I’d call it Methodological / Scientific Agnosticism. Adduction of “God” is simply in most, possibly all, instances in doing scientific or, nowdays even historical /prehistoric, investigation simply invulnerable to disproof. It’s not even a hypothesis because we know of no way to check it and find out that it’s wrong. It’s a convenient adduction for those who deeply desire finality, and especially a personal finality. But science requires some tolerance for infinality.
So I think we’ve exhausted this and you probably have other things to do — I know I have. I think I may owe you another response, at least a consideration, of another reply on a different subthread. I’ll read that most recent comment of yours and reply if I have anything I think worth adding or altering.
- 31.XII.2025
- Hans-Georg Lundahl
- And you’re right about very early loanwords: if they came into the ancestor proto-/common language before the sound changes, they are likely to have undergone them too.
Which is why a very early Sprachbund (probably followed up by more of them) cannot be excluded.
By the way, the possibility of Semantic shift would hardly account for the 75 % non-etyma between English and Russian.
“In this respect you’re very likely aware that Ruhlen is, or was, something of an outlier.”
Indeed, hence my exaggeration that “no one” suggests Sumerian and Akkadian had a common ancestor, meaning no one dealing with Proto-Languages that are longer than 27 or 32 words, as his Proto-World is.
“I don’t regard a timeline between those legendary or mythological biblical events as having any bearing on the issue.”
In other words, you are a history denier.
“—In my dialects of English recognize implies there is or was actually something there.”
Our usage agrees. Since I think there is something to recognise, that’s the word I chose.
“I’d call it Methodological / Scientific Agnosticism. Adduction of “God” is simply in most, possibly all, instances in doing scientific or, nowdays even historical /prehistoric, investigation simply invulnerable to disproof.”
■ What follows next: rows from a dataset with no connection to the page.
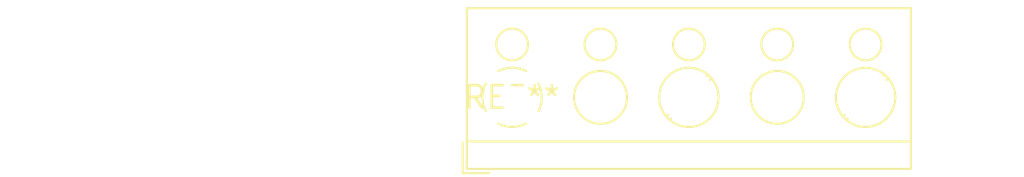
<source format=kicad_pcb>
(kicad_pcb (version 20240108) (generator pcbnew)

  (general
    (thickness 1.6)
  )

  (paper "A4")
  (layers
    (0 "F.Cu" signal)
    (31 "B.Cu" signal)
    (32 "B.Adhes" user "B.Adhesive")
    (33 "F.Adhes" user "F.Adhesive")
    (34 "B.Paste" user)
    (35 "F.Paste" user)
    (36 "B.SilkS" user "B.Silkscreen")
    (37 "F.SilkS" user "F.Silkscreen")
    (38 "B.Mask" user)
    (39 "F.Mask" user)
    (40 "Dwgs.User" user "User.Drawings")
    (41 "Cmts.User" user "User.Comments")
    (42 "Eco1.User" user "User.Eco1")
    (43 "Eco2.User" user "User.Eco2")
    (44 "Edge.Cuts" user)
    (45 "Margin" user)
    (46 "B.CrtYd" user "B.Courtyard")
    (47 "F.CrtYd" user "F.Courtyard")
    (48 "B.Fab" user)
    (49 "F.Fab" user)
    (50 "User.1" user)
    (51 "User.2" user)
    (52 "User.3" user)
    (53 "User.4" user)
    (54 "User.5" user)
    (55 "User.6" user)
    (56 "User.7" user)
    (57 "User.8" user)
    (58 "User.9" user)
  )

  (setup
    (pad_to_mask_clearance 0)
    (pcbplotparams
      (layerselection 0x00010fc_ffffffff)
      (plot_on_all_layers_selection 0x0000000_00000000)
      (disableapertmacros false)
      (usegerberextensions false)
      (usegerberattributes false)
      (usegerberadvancedattributes false)
      (creategerberjobfile false)
      (dashed_line_dash_ratio 12.000000)
      (dashed_line_gap_ratio 3.000000)
      (svgprecision 4)
      (plotframeref false)
      (viasonmask false)
      (mode 1)
      (useauxorigin false)
      (hpglpennumber 1)
      (hpglpenspeed 20)
      (hpglpendiameter 15.000000)
      (dxfpolygonmode false)
      (dxfimperialunits false)
      (dxfusepcbnewfont false)
      (psnegative false)
      (psa4output false)
      (plotreference false)
      (plotvalue false)
      (plotinvisibletext false)
      (sketchpadsonfab false)
      (subtractmaskfromsilk false)
      (outputformat 1)
      (mirror false)
      (drillshape 1)
      (scaleselection 1)
      (outputdirectory "")
    )
  )

  (net 0 "")

  (footprint "TerminalBlock_RND_205-00024_1x03_P10.00mm_Horizontal" (layer "F.Cu") (at 0 0))

)

</source>
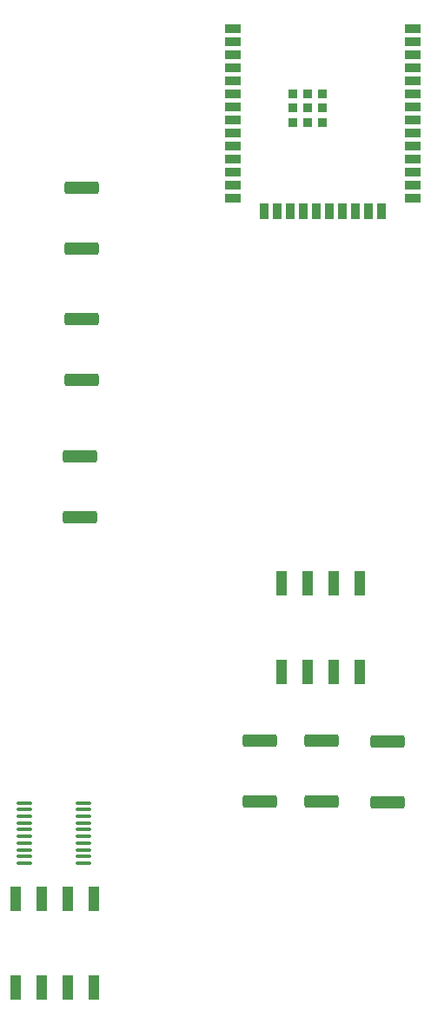
<source format=gtp>
G04 #@! TF.GenerationSoftware,KiCad,Pcbnew,7.0.7*
G04 #@! TF.CreationDate,2023-10-26T11:16:57-04:00*
G04 #@! TF.ProjectId,sensor_node,73656e73-6f72-45f6-9e6f-64652e6b6963,rev?*
G04 #@! TF.SameCoordinates,Original*
G04 #@! TF.FileFunction,Paste,Top*
G04 #@! TF.FilePolarity,Positive*
%FSLAX46Y46*%
G04 Gerber Fmt 4.6, Leading zero omitted, Abs format (unit mm)*
G04 Created by KiCad (PCBNEW 7.0.7) date 2023-10-26 11:16:57*
%MOMM*%
%LPD*%
G01*
G04 APERTURE LIST*
G04 Aperture macros list*
%AMRoundRect*
0 Rectangle with rounded corners*
0 $1 Rounding radius*
0 $2 $3 $4 $5 $6 $7 $8 $9 X,Y pos of 4 corners*
0 Add a 4 corners polygon primitive as box body*
4,1,4,$2,$3,$4,$5,$6,$7,$8,$9,$2,$3,0*
0 Add four circle primitives for the rounded corners*
1,1,$1+$1,$2,$3*
1,1,$1+$1,$4,$5*
1,1,$1+$1,$6,$7*
1,1,$1+$1,$8,$9*
0 Add four rect primitives between the rounded corners*
20,1,$1+$1,$2,$3,$4,$5,0*
20,1,$1+$1,$4,$5,$6,$7,0*
20,1,$1+$1,$6,$7,$8,$9,0*
20,1,$1+$1,$8,$9,$2,$3,0*%
G04 Aperture macros list end*
%ADD10RoundRect,0.250000X-1.425000X0.362500X-1.425000X-0.362500X1.425000X-0.362500X1.425000X0.362500X0*%
%ADD11RoundRect,0.250000X1.425000X-0.362500X1.425000X0.362500X-1.425000X0.362500X-1.425000X-0.362500X0*%
%ADD12RoundRect,0.100000X-0.637500X-0.100000X0.637500X-0.100000X0.637500X0.100000X-0.637500X0.100000X0*%
%ADD13R,1.500000X0.900000*%
%ADD14R,0.900000X1.500000*%
%ADD15R,0.900000X0.900000*%
%ADD16R,1.120000X2.440000*%
G04 APERTURE END LIST*
D10*
X123222000Y-125038500D03*
X123222000Y-130963500D03*
D11*
X99682000Y-103226000D03*
X99682000Y-97301000D03*
D12*
X94319500Y-131101000D03*
X94319500Y-131751000D03*
X94319500Y-132401000D03*
X94319500Y-133051000D03*
X94319500Y-133701000D03*
X94319500Y-134351000D03*
X94319500Y-135001000D03*
X94319500Y-135651000D03*
X94319500Y-136301000D03*
X94319500Y-136951000D03*
X100044500Y-136951000D03*
X100044500Y-136301000D03*
X100044500Y-135651000D03*
X100044500Y-135001000D03*
X100044500Y-134351000D03*
X100044500Y-133701000D03*
X100044500Y-133051000D03*
X100044500Y-132401000D03*
X100044500Y-131751000D03*
X100044500Y-131101000D03*
D10*
X117222000Y-125038500D03*
X117222000Y-130963500D03*
D13*
X114652000Y-55700000D03*
X114652000Y-56970000D03*
X114652000Y-58240000D03*
X114652000Y-59510000D03*
X114652000Y-60780000D03*
X114652000Y-62050000D03*
X114652000Y-63320000D03*
X114652000Y-64590000D03*
X114652000Y-65860000D03*
X114652000Y-67130000D03*
X114652000Y-68400000D03*
X114652000Y-69670000D03*
X114652000Y-70940000D03*
X114652000Y-72210000D03*
D14*
X117692000Y-73460000D03*
X118962000Y-73460000D03*
X120232000Y-73460000D03*
X121502000Y-73460000D03*
X122772000Y-73460000D03*
X124042000Y-73460000D03*
X125312000Y-73460000D03*
X126582000Y-73460000D03*
X127852000Y-73460000D03*
X129122000Y-73460000D03*
D13*
X132152000Y-72210000D03*
X132152000Y-70940000D03*
X132152000Y-69670000D03*
X132152000Y-68400000D03*
X132152000Y-67130000D03*
X132152000Y-65860000D03*
X132152000Y-64590000D03*
X132152000Y-63320000D03*
X132152000Y-62050000D03*
X132152000Y-60780000D03*
X132152000Y-59510000D03*
X132152000Y-58240000D03*
X132152000Y-56970000D03*
X132152000Y-55700000D03*
D15*
X120502000Y-62020000D03*
X120502000Y-63420000D03*
X120502000Y-64820000D03*
X121902000Y-62020000D03*
X121902000Y-63420000D03*
X121902000Y-64820000D03*
X123302000Y-62020000D03*
X123302000Y-63420000D03*
X123302000Y-64820000D03*
D10*
X99882000Y-71163500D03*
X99882000Y-77088500D03*
D11*
X129722000Y-131013500D03*
X129722000Y-125088500D03*
X99882000Y-89888500D03*
X99882000Y-83963500D03*
D16*
X127002000Y-109726000D03*
X124462000Y-109726000D03*
X121922000Y-109726000D03*
X119382000Y-109726000D03*
X119382000Y-118336000D03*
X121922000Y-118336000D03*
X124462000Y-118336000D03*
X127002000Y-118336000D03*
X93490000Y-149031000D03*
X96030000Y-149031000D03*
X98570000Y-149031000D03*
X101110000Y-149031000D03*
X101110000Y-140421000D03*
X98570000Y-140421000D03*
X96030000Y-140421000D03*
X93490000Y-140421000D03*
M02*

</source>
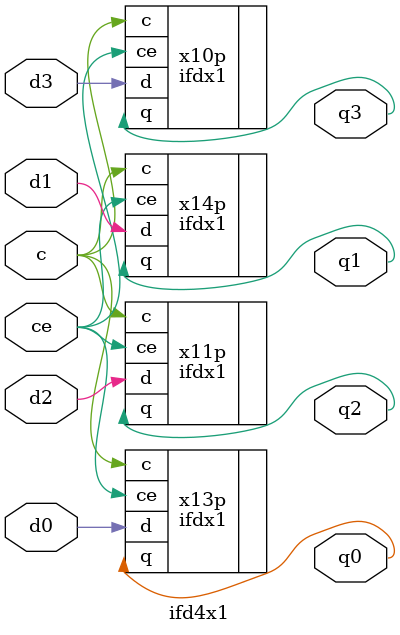
<source format=v>

module ifd4x1 (q0, q1, q2, q3, c, ce, d0, d1, d2, d3 );
// generated by Concept HDL Direct Version 1.7 08-Aug-94
// on Tue Aug 30 23:26:42 1994
// from /usr3/xiltest/concept/lib/xm7000/ifd4x1/logic

  parameter size = 0;

  output  q0;
  output  q1;
  output  q2;
  output  q3;
  input  c;
  input  ce;
  input  d0;
  input  d1;
  input  d2;
  input  d3;


// begin instances 

  ifdx1 x10p  (.c(c),
	.ce(ce),
	.d(d3),
	.q(q3));
  defparam x10p.size = 1;

  ifdx1 x11p  (.c(c),
	.ce(ce),
	.d(d2),
	.q(q2));
  defparam x11p.size = 1;

  ifdx1 x13p  (.c(c),
	.ce(ce),
	.d(d0),
	.q(q0));
  defparam x13p.size = 1;

  ifdx1 x14p  (.c(c),
	.ce(ce),
	.d(d1),
	.q(q1));
  defparam x14p.size = 1;

endmodule // ifd4x1(logic) 

</source>
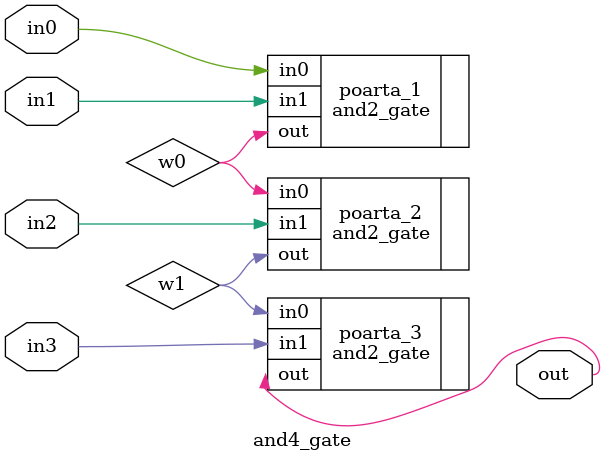
<source format=v>
`timescale 1ns / 1ps

module and4_gate(

    input in0,
    input in1,
    input in2,
    input in3,
    output out
    );
    
    wire w0;
    wire w1;
    
    and2_gate poarta_1(
        .in0(in0),
        .in1(in1),
        .out(w0)
    );
    
    and2_gate poarta_2(
        .in0(w0),
        .in1(in2),
        .out(w1)
    );
    
    and2_gate poarta_3(
        .in0(w1),
        .in1(in3),
        .out(out)
    );
    
endmodule

</source>
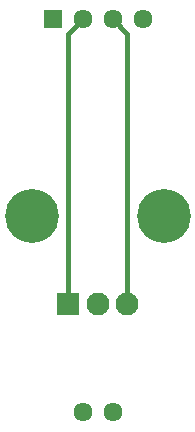
<source format=gbl>
G04*
G04 #@! TF.GenerationSoftware,Altium Limited,Altium Designer,25.8.1 (18)*
G04*
G04 Layer_Physical_Order=2*
G04 Layer_Color=16711680*
%FSLAX44Y44*%
%MOMM*%
G71*
G04*
G04 #@! TF.SameCoordinates,17EE5B44-E4A8-4C47-BB28-8E3532D48F90*
G04*
G04*
G04 #@! TF.FilePolarity,Positive*
G04*
G01*
G75*
%ADD23C,1.6096*%
%ADD29C,0.3810*%
%ADD30C,1.9500*%
%ADD31R,1.9500X1.9500*%
%ADD32R,1.6096X1.6096*%
%ADD33C,4.5620*%
D23*
X269240Y26670D02*
D03*
X243840Y359410D02*
D03*
X294640D02*
D03*
X243840Y26670D02*
D03*
X269240Y359410D02*
D03*
D29*
X231540Y347110D02*
X243840Y359410D01*
X231540Y118110D02*
Y347110D01*
X269240Y359410D02*
X281540Y347110D01*
Y118110D02*
Y347110D01*
D30*
X256540Y118110D02*
D03*
X281540D02*
D03*
D31*
X231540D02*
D03*
D32*
X218440Y359410D02*
D03*
D33*
X200540Y193110D02*
D03*
X312540D02*
D03*
M02*

</source>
Is it amenable to proof? Is the alternative vulnerable to disproof or even actually disproven?
Or does it depend on paradigm, in such a way that your stance makes any naturalistic alternative invulnerable to disproof?
If the supernatural is excluded, there are lots of historic sources that get smudged, not just Genesis 11.
“It’s not even a hypothesis because we know of no way to check it and find out that it’s wrong.”
Do you know a way of checking and finding out if it’s wrong that the sky (on a clear day) is blue?
And is there a way of checking that the alternative (“mythology is made up just so stories”) is wrong?
Excuse me if I overtax your patience with a subject you find exhausted.